I am not saying that involuntary placements must disappear overnight, but we cannot continue as if the CRPD and its paradigm shift had never happened. Any worthy contribution in this field must rethink the old criteria for involuntary measures by making them non-discriminatory vis-à-vis people with psychosocial disabilities. But it is much more important and urgent to address the general mental health policy context within which these measures occur. The draft does neither of these things.

As to what can be done regarding that general context, there are many factors that seem to have an impact on the need for involuntary measures. Only to name a few: availability and ease of access to community and out-patient treatment; implication of the person’s support network in treatment; possibility of giving advance directives when one is feeling better for future crises; specialists working on securing trust and consent … It is also likely that the amount of stigma around mental health issues and the fear of involuntary measures discourage persons with psychosocial disabilities from seeking treatment at an early stage of mental illness.

So maybe the time has come to regard the use of involuntary measures less as the core of the mental health system, but more as a symptom of its failings.

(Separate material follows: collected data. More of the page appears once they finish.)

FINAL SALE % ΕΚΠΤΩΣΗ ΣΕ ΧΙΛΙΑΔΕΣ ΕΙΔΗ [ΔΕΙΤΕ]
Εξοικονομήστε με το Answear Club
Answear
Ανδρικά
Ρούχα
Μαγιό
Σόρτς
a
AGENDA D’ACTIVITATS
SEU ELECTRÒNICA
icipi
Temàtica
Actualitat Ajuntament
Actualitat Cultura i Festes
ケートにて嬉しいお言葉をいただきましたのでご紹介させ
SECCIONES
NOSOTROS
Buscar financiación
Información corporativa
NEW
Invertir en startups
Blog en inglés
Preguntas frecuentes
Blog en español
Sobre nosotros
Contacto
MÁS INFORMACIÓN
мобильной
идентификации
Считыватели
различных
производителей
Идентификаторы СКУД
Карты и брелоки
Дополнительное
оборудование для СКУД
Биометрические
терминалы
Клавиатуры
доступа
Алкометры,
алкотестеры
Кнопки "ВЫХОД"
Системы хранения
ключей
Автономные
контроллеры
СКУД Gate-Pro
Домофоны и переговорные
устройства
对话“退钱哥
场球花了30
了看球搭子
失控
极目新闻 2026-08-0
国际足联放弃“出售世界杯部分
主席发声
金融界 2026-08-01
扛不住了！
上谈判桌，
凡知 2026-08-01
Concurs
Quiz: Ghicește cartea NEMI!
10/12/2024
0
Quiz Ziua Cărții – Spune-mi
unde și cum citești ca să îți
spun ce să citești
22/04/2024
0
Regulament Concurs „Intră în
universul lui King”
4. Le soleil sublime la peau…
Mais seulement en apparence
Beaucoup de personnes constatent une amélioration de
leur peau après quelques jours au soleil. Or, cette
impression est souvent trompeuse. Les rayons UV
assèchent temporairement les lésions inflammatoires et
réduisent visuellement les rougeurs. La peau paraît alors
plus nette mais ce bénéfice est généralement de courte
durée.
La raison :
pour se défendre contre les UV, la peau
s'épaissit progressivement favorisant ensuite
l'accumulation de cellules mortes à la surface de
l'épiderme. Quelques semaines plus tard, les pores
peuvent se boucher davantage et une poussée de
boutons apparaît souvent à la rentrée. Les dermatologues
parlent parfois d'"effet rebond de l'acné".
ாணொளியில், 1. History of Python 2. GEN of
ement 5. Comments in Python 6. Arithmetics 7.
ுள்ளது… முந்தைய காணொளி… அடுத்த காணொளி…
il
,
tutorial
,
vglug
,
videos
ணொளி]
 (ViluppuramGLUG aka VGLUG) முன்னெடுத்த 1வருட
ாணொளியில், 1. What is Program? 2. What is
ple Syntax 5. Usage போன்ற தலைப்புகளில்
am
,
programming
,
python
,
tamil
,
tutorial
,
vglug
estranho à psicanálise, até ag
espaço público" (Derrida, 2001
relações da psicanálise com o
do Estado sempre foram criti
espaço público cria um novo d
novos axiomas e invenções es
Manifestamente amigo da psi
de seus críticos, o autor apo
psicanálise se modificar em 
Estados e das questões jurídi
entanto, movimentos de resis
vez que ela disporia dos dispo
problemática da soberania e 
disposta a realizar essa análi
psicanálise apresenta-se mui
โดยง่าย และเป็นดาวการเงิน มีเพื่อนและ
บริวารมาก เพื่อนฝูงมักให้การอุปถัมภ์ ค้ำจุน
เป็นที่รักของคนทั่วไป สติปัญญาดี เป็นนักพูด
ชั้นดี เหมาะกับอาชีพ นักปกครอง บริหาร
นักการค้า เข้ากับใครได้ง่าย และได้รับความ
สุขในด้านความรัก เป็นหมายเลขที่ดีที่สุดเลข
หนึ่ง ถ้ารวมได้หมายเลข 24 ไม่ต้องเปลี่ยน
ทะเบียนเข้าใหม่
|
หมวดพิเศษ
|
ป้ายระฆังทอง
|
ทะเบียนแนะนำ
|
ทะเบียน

I would be fully ready to support work in the Council of Europe that would go in the direction of a better respect of the human rights of persons with psychosocial disabilities in Europe, as long as this work is carried out in consultation and co-operation with all relevant actors and in particular the persons most concerned by the need of improving access to mental health care. This could include for instance developing minimum standards concerning alternatives to involuntary measures in psychiatry.

Under these conditions, I find it very unfortunate that the work on this Protocol is continuing despite the clear warnings given by the Parliamentary Assembly to the Committee of Ministers, and also by my Office which on several occasions pointed out serious human rights concerns."